:: Extracted material

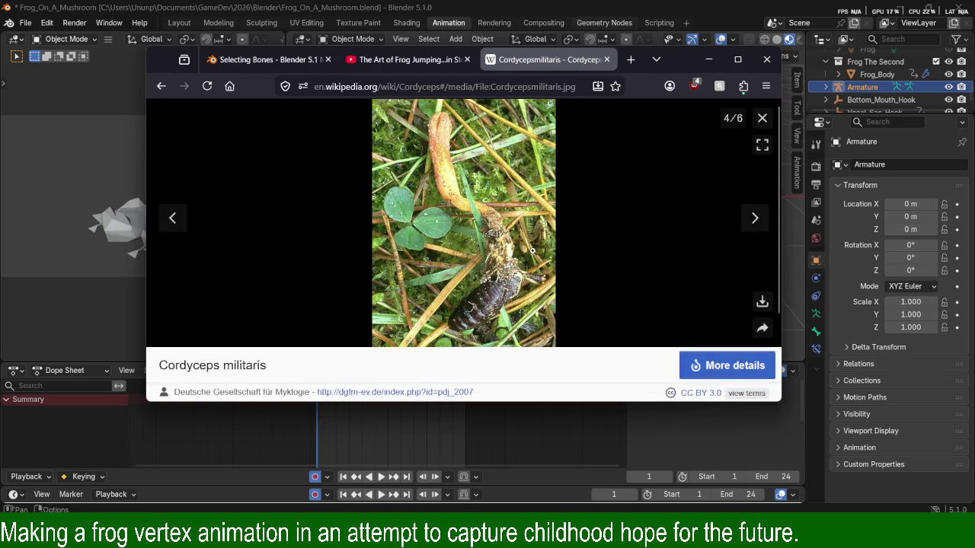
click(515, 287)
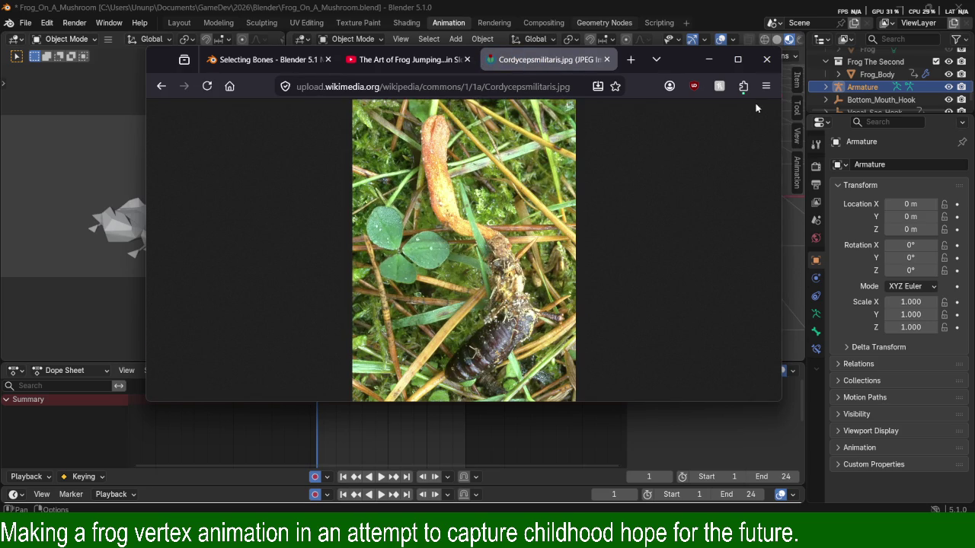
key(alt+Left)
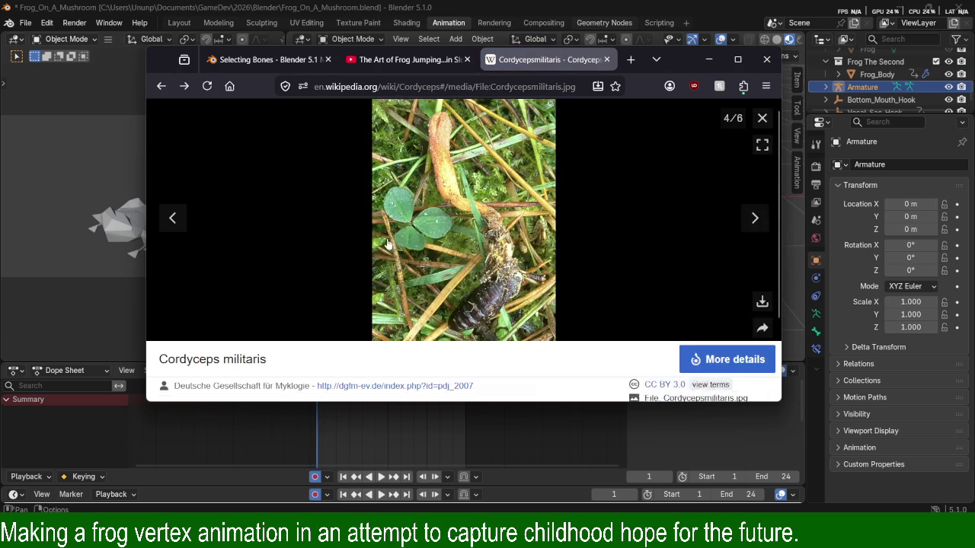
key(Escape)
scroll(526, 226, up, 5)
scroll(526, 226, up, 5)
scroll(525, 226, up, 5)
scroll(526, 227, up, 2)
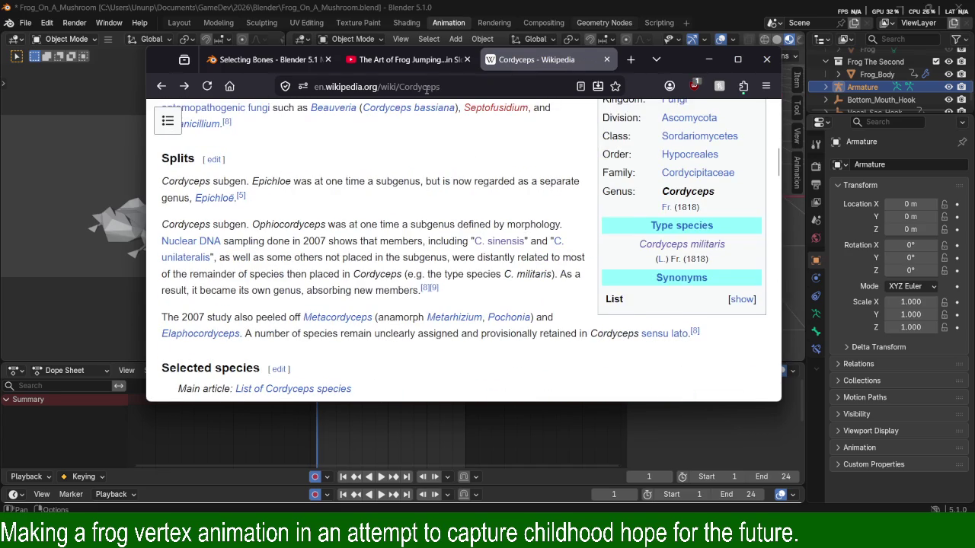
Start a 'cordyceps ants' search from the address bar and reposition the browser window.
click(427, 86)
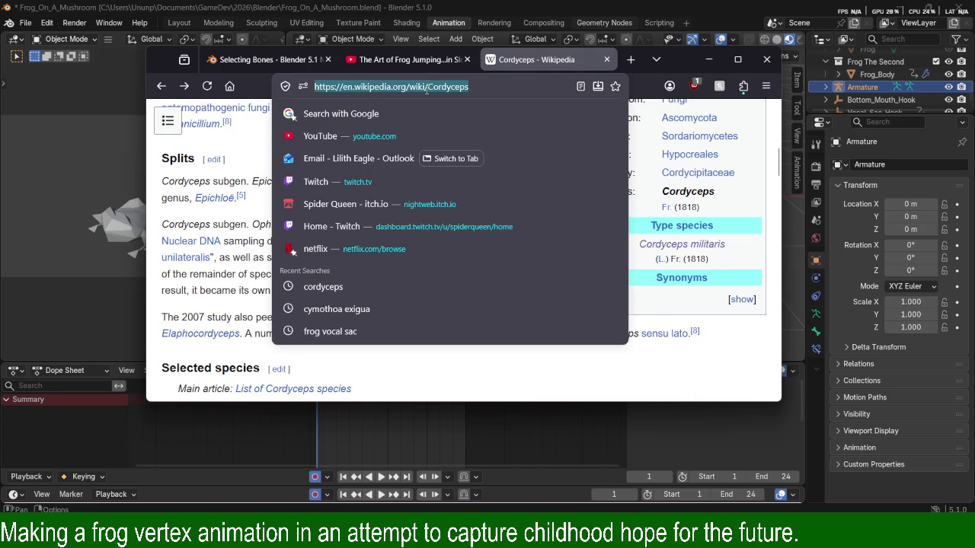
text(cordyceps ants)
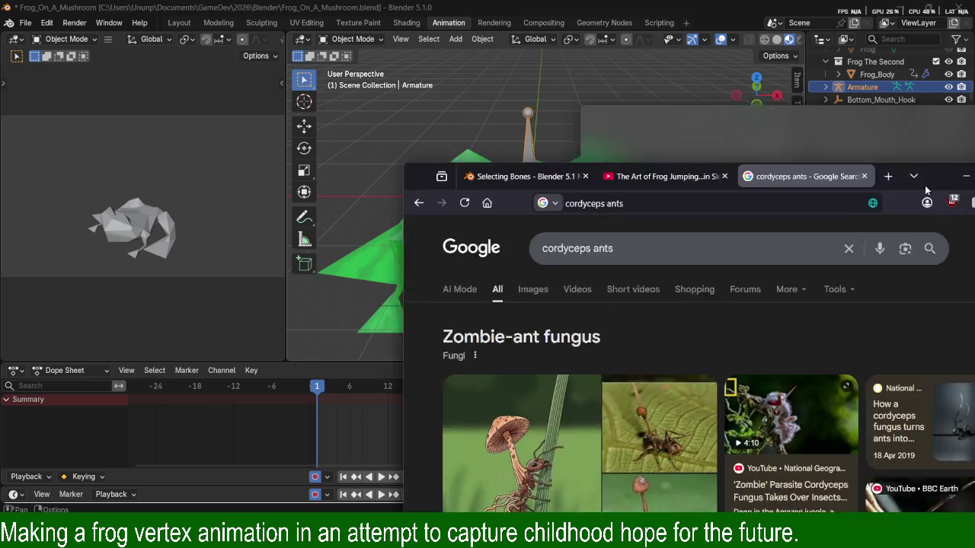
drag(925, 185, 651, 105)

::::

• **Prompt**: Look through the entries above. Copy out every line holding the word "ants".

• **Solution for this exercise**:
Start a 'cordyceps ants' search from the address bar and reposition the browser window.
text(cordyceps ants)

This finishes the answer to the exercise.